EXERCISE DESCRIPTION – In the records below, swap "Kraków" for "Warszawa" and write out again only the lines starting with the line with "Cooking Time: De una a dos horas" and going on through the line with "Placówki w pobliżu", changing nothing else. Leave the pictures out.

INFORMATION PROVIDED –
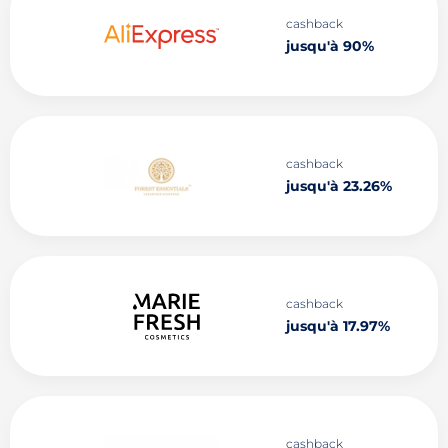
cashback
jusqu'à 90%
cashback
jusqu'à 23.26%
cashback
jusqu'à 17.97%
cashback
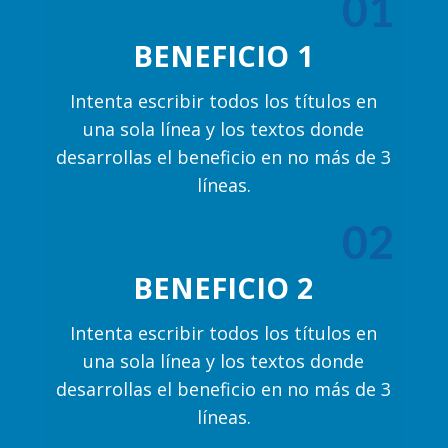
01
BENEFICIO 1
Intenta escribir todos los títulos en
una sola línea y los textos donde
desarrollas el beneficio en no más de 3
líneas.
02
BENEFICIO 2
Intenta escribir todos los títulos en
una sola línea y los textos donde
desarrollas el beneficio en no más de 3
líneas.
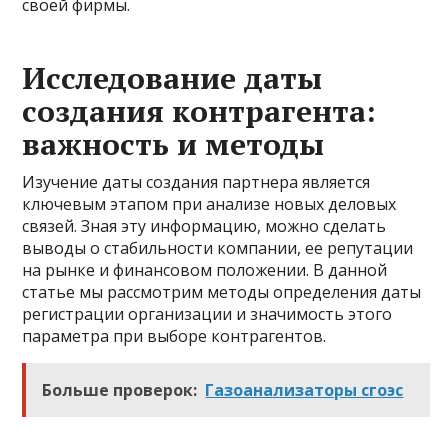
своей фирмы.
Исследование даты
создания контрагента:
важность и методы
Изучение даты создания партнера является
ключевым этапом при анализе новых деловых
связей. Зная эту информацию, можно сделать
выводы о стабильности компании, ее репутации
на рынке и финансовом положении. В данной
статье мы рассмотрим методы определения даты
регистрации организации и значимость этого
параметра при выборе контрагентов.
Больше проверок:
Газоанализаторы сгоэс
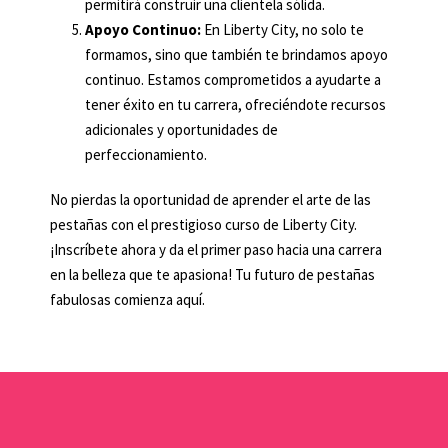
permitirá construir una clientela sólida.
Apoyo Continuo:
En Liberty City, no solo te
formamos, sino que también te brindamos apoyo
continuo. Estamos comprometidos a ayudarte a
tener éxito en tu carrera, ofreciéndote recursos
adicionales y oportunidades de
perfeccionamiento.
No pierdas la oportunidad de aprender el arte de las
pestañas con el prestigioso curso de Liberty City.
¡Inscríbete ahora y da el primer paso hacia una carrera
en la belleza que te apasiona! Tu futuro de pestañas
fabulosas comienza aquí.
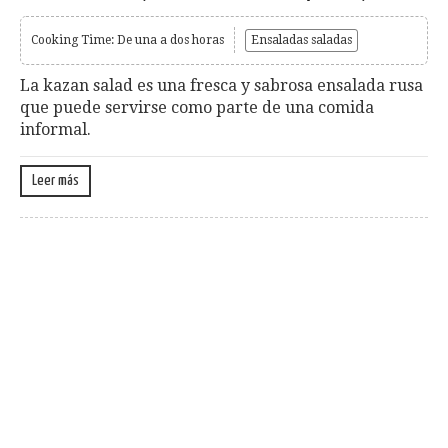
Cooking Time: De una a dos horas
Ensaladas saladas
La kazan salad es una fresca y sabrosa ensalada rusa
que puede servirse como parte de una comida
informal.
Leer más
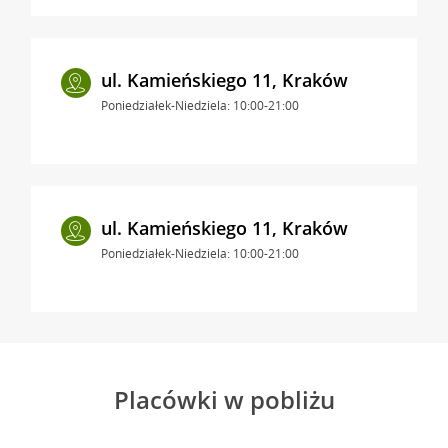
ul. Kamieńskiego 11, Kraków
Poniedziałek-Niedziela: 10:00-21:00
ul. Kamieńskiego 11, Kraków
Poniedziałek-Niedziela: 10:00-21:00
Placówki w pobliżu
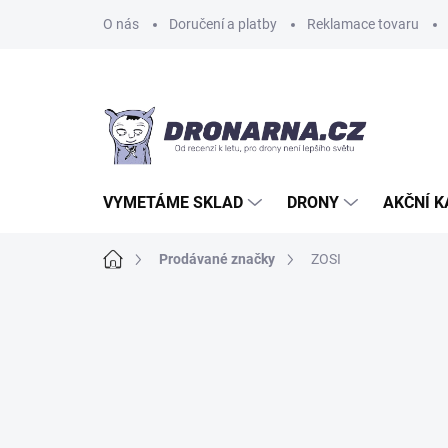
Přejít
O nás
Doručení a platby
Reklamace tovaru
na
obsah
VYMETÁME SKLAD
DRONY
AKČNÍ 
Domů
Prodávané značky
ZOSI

--

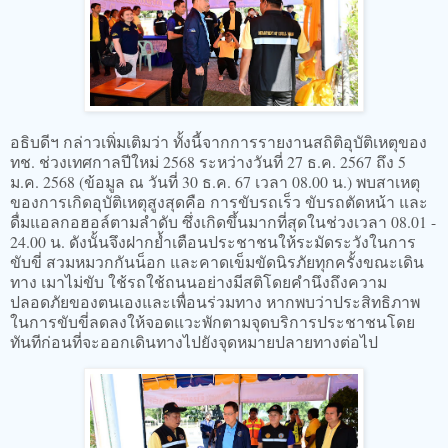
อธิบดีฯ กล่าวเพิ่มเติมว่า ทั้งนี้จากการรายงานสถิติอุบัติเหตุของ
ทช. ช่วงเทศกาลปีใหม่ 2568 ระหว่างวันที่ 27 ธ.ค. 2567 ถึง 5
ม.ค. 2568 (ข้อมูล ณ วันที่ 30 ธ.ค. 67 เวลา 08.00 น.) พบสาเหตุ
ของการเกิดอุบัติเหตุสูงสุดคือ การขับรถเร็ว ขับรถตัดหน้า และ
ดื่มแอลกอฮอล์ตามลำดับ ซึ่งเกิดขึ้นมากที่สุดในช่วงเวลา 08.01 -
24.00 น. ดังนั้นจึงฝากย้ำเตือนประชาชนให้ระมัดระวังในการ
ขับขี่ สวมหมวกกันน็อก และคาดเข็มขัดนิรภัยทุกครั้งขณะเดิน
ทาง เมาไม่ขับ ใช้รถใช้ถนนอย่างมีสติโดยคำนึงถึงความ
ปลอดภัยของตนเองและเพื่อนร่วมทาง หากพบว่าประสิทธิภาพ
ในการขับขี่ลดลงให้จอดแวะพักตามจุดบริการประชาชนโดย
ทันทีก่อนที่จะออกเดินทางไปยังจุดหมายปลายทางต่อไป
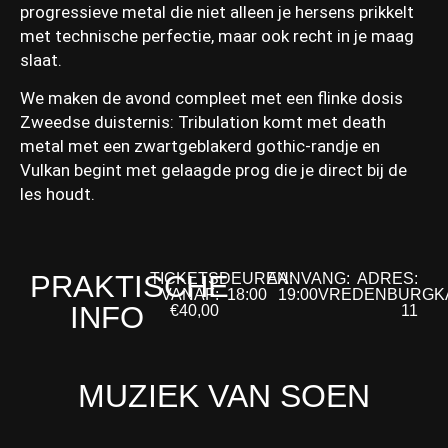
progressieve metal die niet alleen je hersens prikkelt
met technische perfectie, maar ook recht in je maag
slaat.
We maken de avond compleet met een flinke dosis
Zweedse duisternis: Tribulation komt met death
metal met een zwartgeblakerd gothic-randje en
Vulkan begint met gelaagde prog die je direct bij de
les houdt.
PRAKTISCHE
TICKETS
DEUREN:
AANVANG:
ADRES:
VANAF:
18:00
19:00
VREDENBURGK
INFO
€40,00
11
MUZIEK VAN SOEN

RESULT –
Cooking Time: De una a dos horas
Ensaladas saladas
La kazan salad es una fresca y sabrosa ensalada rusa
que puede servirse como parte de una comida
informal.
Leer más
ul. Kamieńskiego 11, Warszawa
Poniedziałek-Niedziela: 10:00-21:00
ul. Kamieńskiego 11, Warszawa
Poniedziałek-Niedziela: 10:00-21:00
Placówki w pobliżu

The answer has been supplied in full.